Rail bosses ‘don’t know how to spend’ safety money
Rail managers are not making the right decisions about improving safety on the railways because they do not know what the public wants to see, according to a report published today.
The report from the Rail Safety and Standards Board (RSSB) argued that rail bosses should find out what the public wants to see improved before spending millions of pounds on safety improvements.
According to the report, the public believes that the railways are not being run competently and do not understand how safe the railways really are.
The report points out that rail safety has improved every decade for 70 years and fewer rail passengers have died since privatisation. There has been one fatal crash per year since 2000 compared to 8.8 fatal crashes per year in the 1940’s.

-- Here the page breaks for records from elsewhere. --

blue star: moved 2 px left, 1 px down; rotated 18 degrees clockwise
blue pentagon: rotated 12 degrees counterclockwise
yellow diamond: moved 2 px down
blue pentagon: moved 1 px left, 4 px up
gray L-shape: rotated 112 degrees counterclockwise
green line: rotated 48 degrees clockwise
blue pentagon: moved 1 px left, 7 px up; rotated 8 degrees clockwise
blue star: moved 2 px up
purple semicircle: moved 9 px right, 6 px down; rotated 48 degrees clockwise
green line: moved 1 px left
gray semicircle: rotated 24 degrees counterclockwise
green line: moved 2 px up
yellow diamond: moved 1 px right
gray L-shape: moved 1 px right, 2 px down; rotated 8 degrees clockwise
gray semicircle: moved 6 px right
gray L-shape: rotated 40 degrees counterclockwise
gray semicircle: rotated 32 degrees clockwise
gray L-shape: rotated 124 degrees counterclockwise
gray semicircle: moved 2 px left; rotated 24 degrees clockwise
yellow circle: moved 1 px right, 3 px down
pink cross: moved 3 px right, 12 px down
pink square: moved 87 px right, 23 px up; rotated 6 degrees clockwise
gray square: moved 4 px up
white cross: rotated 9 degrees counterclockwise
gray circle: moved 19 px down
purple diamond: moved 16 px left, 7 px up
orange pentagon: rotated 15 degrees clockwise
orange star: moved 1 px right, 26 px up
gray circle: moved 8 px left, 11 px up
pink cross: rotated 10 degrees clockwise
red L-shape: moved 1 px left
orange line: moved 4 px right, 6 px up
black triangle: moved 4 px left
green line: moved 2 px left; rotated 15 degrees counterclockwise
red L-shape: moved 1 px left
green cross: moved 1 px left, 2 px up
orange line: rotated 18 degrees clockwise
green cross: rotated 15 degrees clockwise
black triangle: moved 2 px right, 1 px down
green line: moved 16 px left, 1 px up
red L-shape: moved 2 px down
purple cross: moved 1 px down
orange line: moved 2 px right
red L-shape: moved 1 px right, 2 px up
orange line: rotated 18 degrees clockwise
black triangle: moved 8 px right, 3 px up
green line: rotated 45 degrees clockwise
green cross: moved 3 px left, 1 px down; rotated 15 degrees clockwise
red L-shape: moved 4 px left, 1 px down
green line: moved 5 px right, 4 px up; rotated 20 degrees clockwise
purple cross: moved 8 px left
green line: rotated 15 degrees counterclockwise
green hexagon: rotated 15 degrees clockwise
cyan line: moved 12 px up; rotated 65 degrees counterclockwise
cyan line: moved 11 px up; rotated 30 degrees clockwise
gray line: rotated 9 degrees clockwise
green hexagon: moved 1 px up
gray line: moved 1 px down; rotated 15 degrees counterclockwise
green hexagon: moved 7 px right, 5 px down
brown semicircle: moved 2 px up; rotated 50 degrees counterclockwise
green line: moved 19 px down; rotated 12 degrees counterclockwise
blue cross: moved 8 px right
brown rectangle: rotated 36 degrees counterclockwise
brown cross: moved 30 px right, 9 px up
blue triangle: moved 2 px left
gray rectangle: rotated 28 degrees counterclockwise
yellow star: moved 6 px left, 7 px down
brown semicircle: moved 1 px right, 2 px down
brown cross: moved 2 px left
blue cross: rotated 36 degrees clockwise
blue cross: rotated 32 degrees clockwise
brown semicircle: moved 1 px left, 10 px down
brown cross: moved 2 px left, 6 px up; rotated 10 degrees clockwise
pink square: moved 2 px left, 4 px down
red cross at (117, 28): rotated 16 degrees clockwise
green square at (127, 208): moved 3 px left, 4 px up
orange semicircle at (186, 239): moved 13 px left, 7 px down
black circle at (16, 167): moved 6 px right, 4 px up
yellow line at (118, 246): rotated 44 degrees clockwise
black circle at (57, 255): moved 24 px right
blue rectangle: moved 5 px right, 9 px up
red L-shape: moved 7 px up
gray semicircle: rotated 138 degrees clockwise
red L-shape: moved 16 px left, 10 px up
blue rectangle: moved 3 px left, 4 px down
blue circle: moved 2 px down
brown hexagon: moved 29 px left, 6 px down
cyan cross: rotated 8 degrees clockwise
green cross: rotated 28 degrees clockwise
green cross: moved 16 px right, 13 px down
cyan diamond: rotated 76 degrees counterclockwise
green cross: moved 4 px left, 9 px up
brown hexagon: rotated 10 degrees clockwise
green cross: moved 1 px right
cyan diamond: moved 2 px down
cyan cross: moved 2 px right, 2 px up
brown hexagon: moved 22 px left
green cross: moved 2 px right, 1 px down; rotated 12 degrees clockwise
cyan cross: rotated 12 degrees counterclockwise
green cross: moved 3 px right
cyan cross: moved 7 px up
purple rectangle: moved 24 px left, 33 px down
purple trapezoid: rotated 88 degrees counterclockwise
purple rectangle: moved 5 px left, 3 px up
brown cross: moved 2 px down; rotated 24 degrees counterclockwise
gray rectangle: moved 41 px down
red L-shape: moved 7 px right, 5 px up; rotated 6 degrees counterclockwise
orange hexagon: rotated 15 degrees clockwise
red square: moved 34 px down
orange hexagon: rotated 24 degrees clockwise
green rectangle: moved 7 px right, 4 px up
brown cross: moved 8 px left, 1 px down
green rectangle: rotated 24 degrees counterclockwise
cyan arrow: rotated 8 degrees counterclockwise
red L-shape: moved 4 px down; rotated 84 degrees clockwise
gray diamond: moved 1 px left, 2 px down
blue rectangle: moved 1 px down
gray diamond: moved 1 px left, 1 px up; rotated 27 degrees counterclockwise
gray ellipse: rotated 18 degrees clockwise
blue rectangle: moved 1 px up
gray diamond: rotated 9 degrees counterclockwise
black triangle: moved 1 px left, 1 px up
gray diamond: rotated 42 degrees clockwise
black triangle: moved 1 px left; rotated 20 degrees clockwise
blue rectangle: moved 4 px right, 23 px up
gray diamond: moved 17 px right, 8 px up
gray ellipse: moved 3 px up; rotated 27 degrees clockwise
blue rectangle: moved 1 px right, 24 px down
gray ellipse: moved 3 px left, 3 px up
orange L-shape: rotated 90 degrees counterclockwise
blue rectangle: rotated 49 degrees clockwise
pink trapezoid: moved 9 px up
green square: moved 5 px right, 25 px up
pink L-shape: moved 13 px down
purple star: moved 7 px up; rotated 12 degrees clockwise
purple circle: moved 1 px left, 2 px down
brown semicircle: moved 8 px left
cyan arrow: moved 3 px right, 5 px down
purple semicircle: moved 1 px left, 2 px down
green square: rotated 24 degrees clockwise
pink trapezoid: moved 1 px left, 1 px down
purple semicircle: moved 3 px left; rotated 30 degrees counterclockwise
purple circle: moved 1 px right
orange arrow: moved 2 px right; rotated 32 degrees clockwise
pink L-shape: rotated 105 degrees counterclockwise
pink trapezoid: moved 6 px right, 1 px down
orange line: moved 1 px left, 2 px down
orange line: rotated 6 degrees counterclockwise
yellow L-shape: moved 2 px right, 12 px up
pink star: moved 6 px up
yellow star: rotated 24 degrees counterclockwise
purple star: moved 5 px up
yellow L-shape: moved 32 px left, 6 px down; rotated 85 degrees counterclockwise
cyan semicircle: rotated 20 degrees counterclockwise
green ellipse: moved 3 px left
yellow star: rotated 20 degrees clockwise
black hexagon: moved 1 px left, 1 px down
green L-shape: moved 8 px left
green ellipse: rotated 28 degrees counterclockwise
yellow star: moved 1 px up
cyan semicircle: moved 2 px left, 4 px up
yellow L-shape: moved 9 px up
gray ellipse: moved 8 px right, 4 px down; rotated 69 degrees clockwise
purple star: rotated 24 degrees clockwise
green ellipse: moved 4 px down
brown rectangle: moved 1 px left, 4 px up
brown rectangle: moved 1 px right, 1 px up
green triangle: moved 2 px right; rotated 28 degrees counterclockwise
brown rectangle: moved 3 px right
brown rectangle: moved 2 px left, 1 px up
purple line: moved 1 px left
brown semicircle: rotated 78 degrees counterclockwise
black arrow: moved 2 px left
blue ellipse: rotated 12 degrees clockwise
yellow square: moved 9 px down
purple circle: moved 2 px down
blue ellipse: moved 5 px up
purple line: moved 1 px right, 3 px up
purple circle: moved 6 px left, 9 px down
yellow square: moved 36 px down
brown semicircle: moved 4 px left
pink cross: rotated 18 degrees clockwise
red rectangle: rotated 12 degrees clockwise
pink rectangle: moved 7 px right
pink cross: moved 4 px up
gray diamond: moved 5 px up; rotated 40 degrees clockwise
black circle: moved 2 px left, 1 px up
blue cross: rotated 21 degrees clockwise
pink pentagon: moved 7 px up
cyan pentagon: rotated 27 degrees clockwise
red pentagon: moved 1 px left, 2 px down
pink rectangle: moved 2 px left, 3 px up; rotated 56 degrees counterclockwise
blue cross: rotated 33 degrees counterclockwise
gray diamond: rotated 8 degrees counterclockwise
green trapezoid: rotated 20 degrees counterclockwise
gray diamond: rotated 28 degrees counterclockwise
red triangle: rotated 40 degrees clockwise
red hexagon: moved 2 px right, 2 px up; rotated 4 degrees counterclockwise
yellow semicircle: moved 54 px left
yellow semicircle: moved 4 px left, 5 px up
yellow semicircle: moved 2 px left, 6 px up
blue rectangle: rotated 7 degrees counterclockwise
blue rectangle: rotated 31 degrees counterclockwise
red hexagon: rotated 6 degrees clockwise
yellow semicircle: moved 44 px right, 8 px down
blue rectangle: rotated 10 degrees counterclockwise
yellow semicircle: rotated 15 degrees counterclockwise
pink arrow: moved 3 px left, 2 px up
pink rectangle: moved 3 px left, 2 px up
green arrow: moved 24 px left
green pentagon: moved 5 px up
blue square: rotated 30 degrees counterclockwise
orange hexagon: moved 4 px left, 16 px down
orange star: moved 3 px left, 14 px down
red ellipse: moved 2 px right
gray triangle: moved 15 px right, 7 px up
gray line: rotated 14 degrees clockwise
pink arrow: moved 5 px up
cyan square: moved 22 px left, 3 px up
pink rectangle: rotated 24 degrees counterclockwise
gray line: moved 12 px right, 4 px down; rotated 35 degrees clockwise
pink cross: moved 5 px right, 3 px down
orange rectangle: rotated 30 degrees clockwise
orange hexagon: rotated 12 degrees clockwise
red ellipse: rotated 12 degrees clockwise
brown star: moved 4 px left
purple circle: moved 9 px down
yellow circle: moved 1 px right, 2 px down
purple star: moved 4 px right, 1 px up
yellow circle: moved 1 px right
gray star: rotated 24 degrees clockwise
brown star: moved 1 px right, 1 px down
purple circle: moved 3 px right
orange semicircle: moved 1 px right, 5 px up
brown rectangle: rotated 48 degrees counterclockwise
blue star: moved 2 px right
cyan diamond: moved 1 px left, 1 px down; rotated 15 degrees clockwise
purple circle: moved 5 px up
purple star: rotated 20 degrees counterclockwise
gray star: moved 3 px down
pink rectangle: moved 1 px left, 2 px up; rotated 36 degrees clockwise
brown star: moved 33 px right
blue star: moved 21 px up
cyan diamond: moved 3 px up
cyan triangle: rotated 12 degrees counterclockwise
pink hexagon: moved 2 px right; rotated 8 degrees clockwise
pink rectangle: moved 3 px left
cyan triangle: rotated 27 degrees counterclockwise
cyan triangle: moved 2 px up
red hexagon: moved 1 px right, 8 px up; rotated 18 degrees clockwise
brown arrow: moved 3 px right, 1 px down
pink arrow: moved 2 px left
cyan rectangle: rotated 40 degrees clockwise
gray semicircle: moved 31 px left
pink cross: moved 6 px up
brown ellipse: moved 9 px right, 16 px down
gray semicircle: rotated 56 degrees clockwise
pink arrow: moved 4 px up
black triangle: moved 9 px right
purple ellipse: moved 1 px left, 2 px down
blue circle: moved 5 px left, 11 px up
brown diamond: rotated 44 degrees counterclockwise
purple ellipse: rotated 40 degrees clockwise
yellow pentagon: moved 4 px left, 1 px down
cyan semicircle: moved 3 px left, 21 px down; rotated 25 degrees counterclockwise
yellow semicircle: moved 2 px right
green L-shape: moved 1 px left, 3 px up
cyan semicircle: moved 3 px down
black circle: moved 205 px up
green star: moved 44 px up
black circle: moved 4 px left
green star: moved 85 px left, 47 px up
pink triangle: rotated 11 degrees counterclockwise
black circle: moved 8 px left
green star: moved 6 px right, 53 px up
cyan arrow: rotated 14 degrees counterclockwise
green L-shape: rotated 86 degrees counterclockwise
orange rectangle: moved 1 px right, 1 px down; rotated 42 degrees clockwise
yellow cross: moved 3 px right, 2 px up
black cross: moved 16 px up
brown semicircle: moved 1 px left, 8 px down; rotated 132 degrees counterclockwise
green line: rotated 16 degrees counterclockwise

The RSSB warned that to save a life on the railways it would cost the taxpayer £10 million for the train stopping system, whereas it only costs £100,000 to save a life on the roads. It suggests that if the public knew this they may want their money spent differently.
Tony Taig, the main author of the report argued that more lives would be saved if some of this money was spent on improving safety on the roads.
However, Maureen Kavanagh, chair of the Safe Trains Action Group, who lost her son in the 1997 Southall crash, warned that the discussion about whether to invest in rail or road safety was redundant. Ms Kavanagh argued that billions of pounds had been diverted from rail safety to subsidies the profits of train operating companies.
Ms Kavanagh commented, “The Government has just thrown away billions and billions of pounds in subsidies to the train operating companies since privatisation. If that money had been spent in investment on the railways and on the roads we would have a better system on the roads and rail travel.”